Starring Julia Louis-Dreyfuss and the late, great James Gandolfini, the film centers around Eva and Albert, two divorced, middle-agers who are settled in their lives but open to a new relationship. Their mutual affection is slow-growing, and much like real life, each take the time to assess their feelings. Eva isn’t sure she’s attracted to Albert, and Albert, though interested in Eva, seems slightly broken by his past. They begin to date, and just when you fall for their adorable affections, Eva does something to sabotage what they’ve built.

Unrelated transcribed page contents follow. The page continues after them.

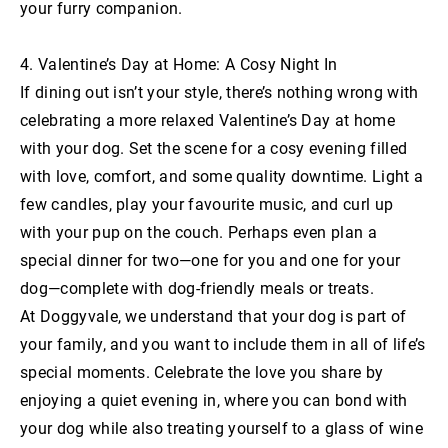
your furry companion.
4. Valentine’s Day at Home: A Cosy Night In
If dining out isn’t your style, there’s nothing wrong with
celebrating a more relaxed Valentine’s Day at home
with your dog. Set the scene for a cosy evening filled
with love, comfort, and some quality downtime. Light a
few candles, play your favourite music, and curl up
with your pup on the couch. Perhaps even plan a
special dinner for two—one for you and one for your
dog—complete with dog-friendly meals or treats.
At Doggyvale, we understand that your dog is part of
your family, and you want to include them in all of life’s
special moments. Celebrate the love you share by
enjoying a quiet evening in, where you can bond with
your dog while also treating yourself to a glass of wine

Though I’ve always been impressed by Louis-Dreyfuss and Gandolfini, this film well exceeded my expectations. Each is known for the extremes of their comedic and dramatic genres, but it’s far more impressive to forgo those extremes for a more nuanced performance. These lovable characters come with a powerful palette of details that are so beautifully subtle, it’s mesmerizing. That’s a feat also attributable to writer and director Nicole Holofcenter,who clearly made a conscious choice to forgo all of Tinseltown’s tritest tricks. During a post-film Q & A at the AARP’s Movies For Grownups Film Festival, Louis-Dreyfus touched on this idea, explaining that she didn’t want a “standard Hollywood kiss,” and instead hoped to get the point across another way. She did just that.
Go see this film. It’s a little gem that’s hard to come by. And as James Gandolfini’s last performance, it does him justice.